▶ [Goal of the exercise]: Nothing but a number should be given: how many lines of the records include "Реабилитимед"?

--------------------------------

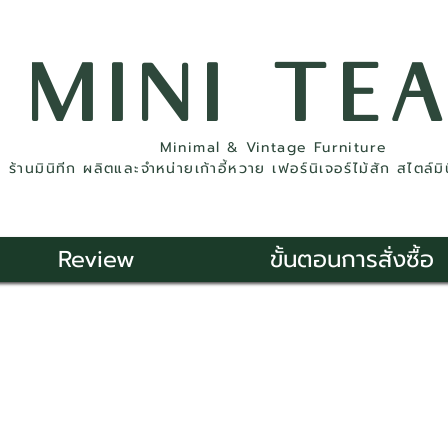
MINI TE
Minimal & Vintage Furniture
ร้านมินิทีก ผลิตและจำหน่ายเก้าอี้หวาย เฟอร์นิเจอร์ไม้สัก สไตล์ม
Review
ขั้นตอนการสั่งซื้อ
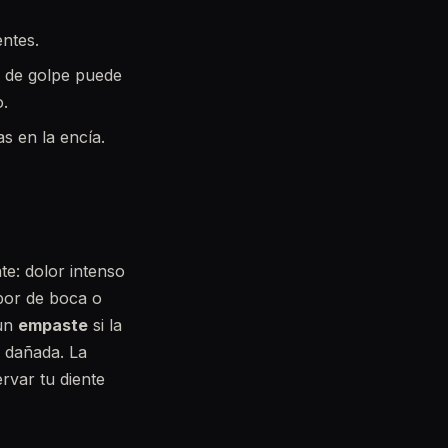
entes.
a de golpe puede
o.
s en la encía.
te: dolor intenso
abor de boca o
 un
empaste
si la
 dañada. La
ervar tu diente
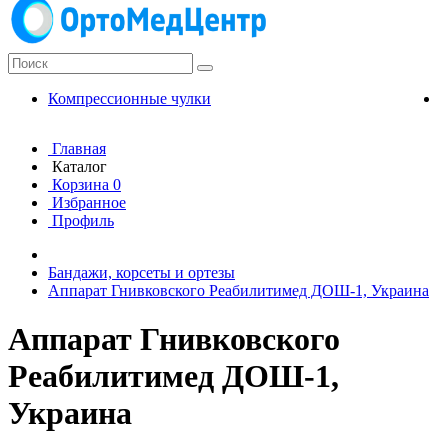
Компрессионные чулки
К
Главная
Каталог
Корзина
0
Избранное
Профиль
Бандажи, корсеты и ортезы
Аппарат Гнивковского Реабилитимед ДОШ-1, Украина
Аппарат Гнивковского
Реабилитимед ДОШ-1,
Украина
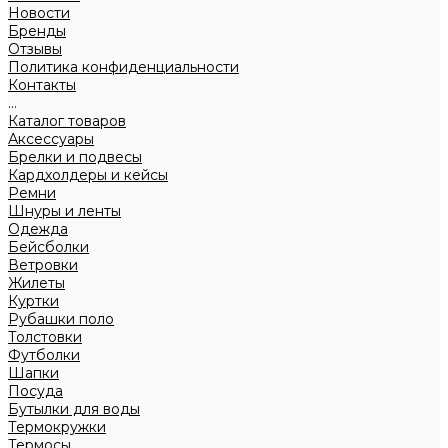
Новости
Бренды
Отзывы
Политика конфиденциальности
Контакты
...
Каталог товаров
Аксессуары
Брелки и подвесы
Кардхолдеры и кейсы
Ремни
Шнуры и ленты
Одежда
Бейсболки
Ветровки
Жилеты
Куртки
Рубашки поло
Толстовки
Футболки
Шапки
Посуда
Бутылки для воды
Термокружки
Термосы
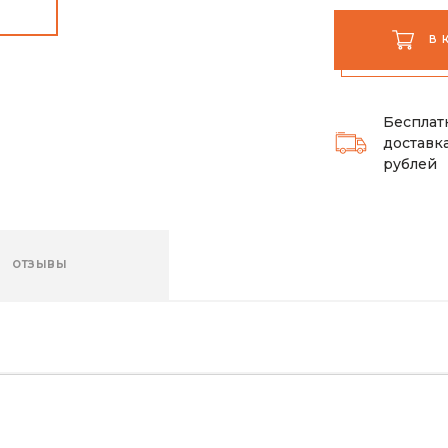
В 
Бесплат
доставка
рублей
ОТЗЫВЫ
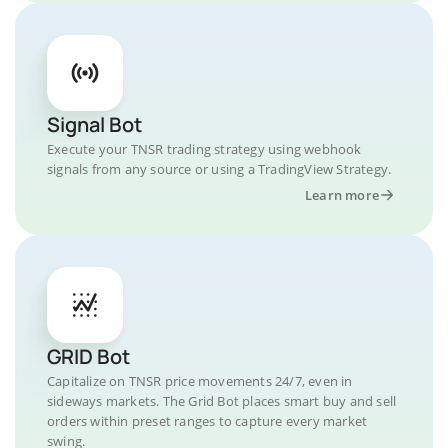
Signal Bot
Execute your TNSR trading strategy using webhook
signals from any source or using a TradingView Strategy.
Learn more
GRID Bot
Capitalize on TNSR price movements 24/7, even in
sideways markets. The Grid Bot places smart buy and sell
orders within preset ranges to capture every market
swing.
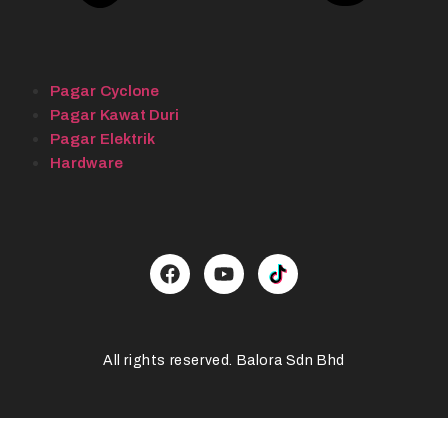
Pagar Cyclone
Pagar Kawat Duri
Pagar Elektrik
Hardware
All rights reserved. Balora Sdn Bhd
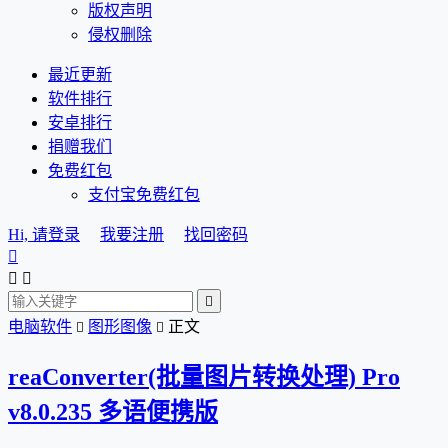
版权声明
侵权删除
最近更新
软件排行
安卓排行
捐赠我们
免费红包
支付宝免费红包
Hi, 请登录
我要注册
找回密码




电脑软件
图形图像
正文


reaConverter(批量图片转换处理) Pro
v8.0.235 多语便携版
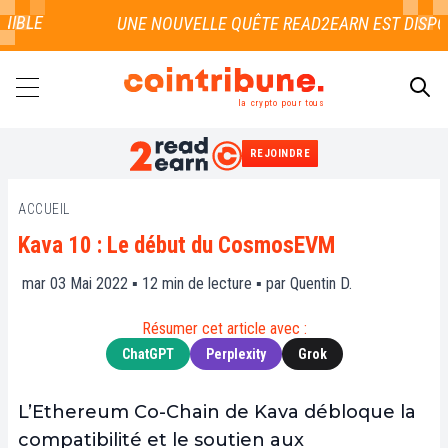
LE
la crypto pour tous
REJOINDRE
RECHERCHER
ACCUEIL
Kava 10 : Le début du CosmosEVM
mar 03 Mai 2022 ▪
12
min de lecture ▪ par
Quentin D.
Résumer cet article avec :
ChatGPT
Perplexity
Grok
L’Ethereum Co-Chain de Kava débloque la
compatibilité et le soutien aux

--------------------------------

▶ [Task answer]: 2